__PROVIDED MATERIAL__.
----

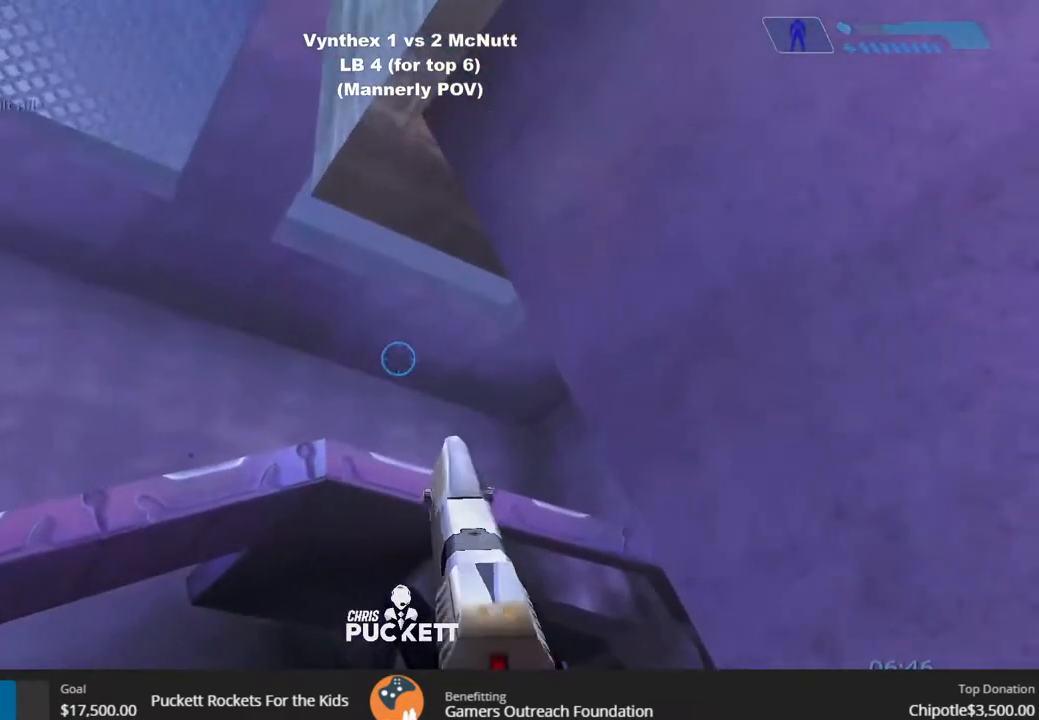
{"buttons": [], "left_stick": "down-right", "right_stick": "down-left", "events": [[167, "left_stick", "right"], [200, "right_stick", "down-left"], [333, "left_stick", "down-right"]]}
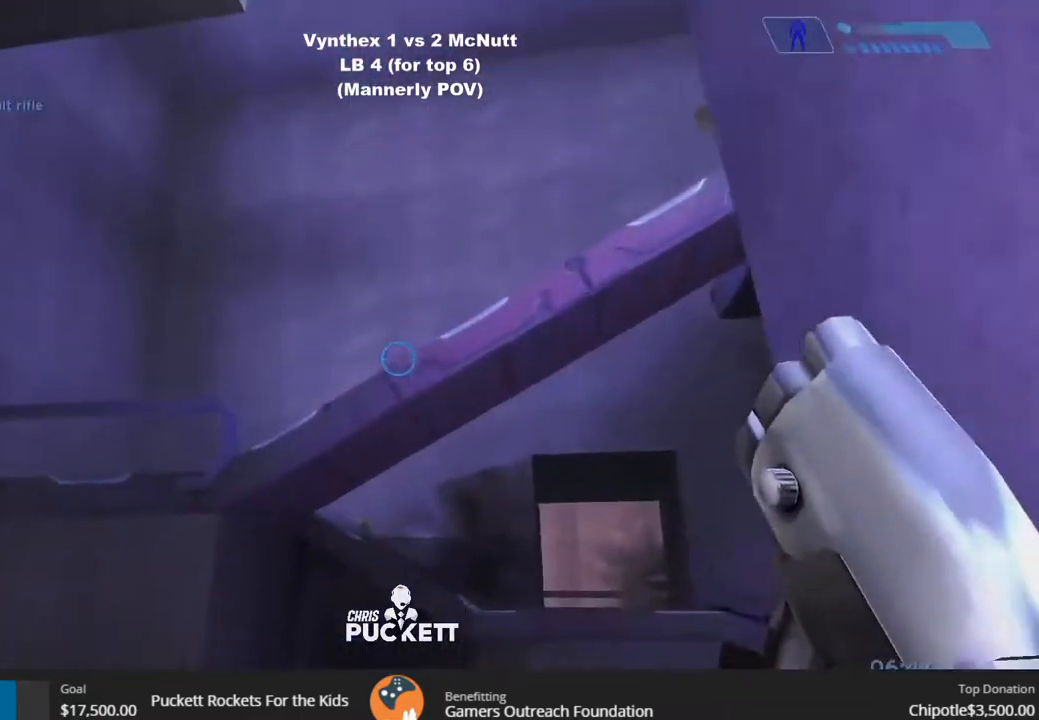
{"buttons": [], "left_stick": "right", "right_stick": "center", "events": [[33, "right_stick", "right"], [133, "left_stick", "right"], [350, "right_stick", "center"]]}
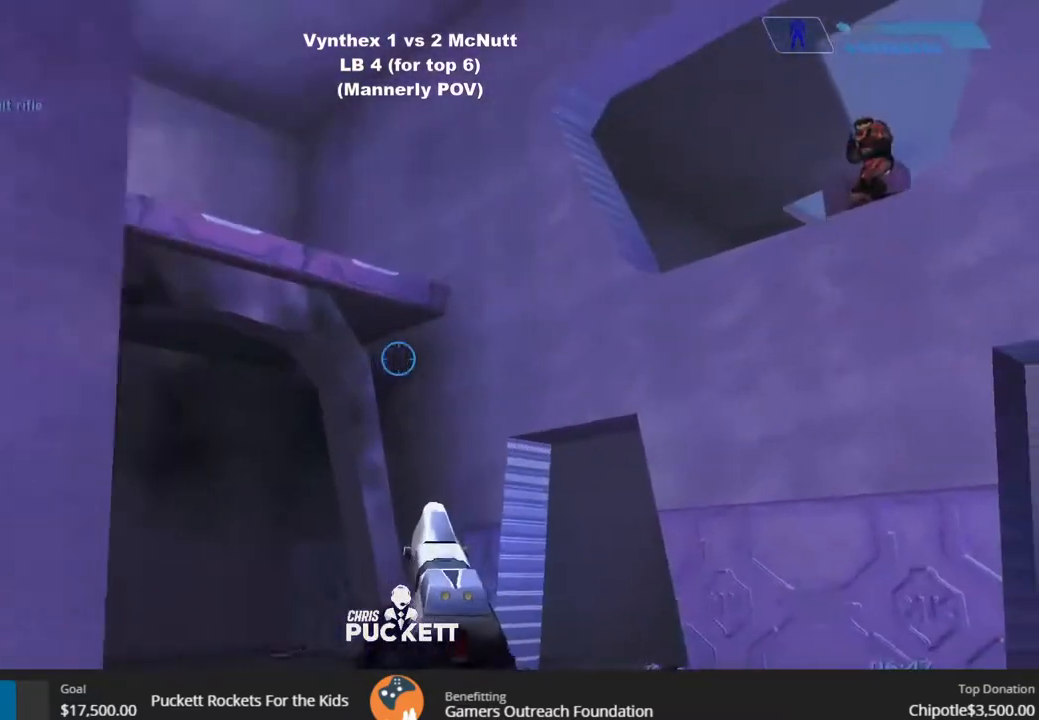
{"buttons": ["R2"], "left_stick": "right", "right_stick": "left", "events": [[33, "right_stick", "up"], [133, "right_stick", "up-right"], [300, "R2", "down"], [400, "right_stick", "left"]]}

----

__GOAL OF THE EXERCISE__. Without the pictures, write out the entire listing exactly.

__ANSWER FOR THE TASK__.
{"buttons": [], "left_stick": "down-right", "right_stick": "down-left", "events": [[167, "left_stick", "right"], [200, "right_stick", "down-left"], [333, "left_stick", "down-right"]]}
{"buttons": [], "left_stick": "right", "right_stick": "center", "events": [[33, "right_stick", "right"], [133, "left_stick", "right"], [350, "right_stick", "center"]]}
{"buttons": ["R2"], "left_stick": "right", "right_stick": "left", "events": [[33, "right_stick", "up"], [133, "right_stick", "up-right"], [300, "R2", "down"], [400, "right_stick", "left"]]}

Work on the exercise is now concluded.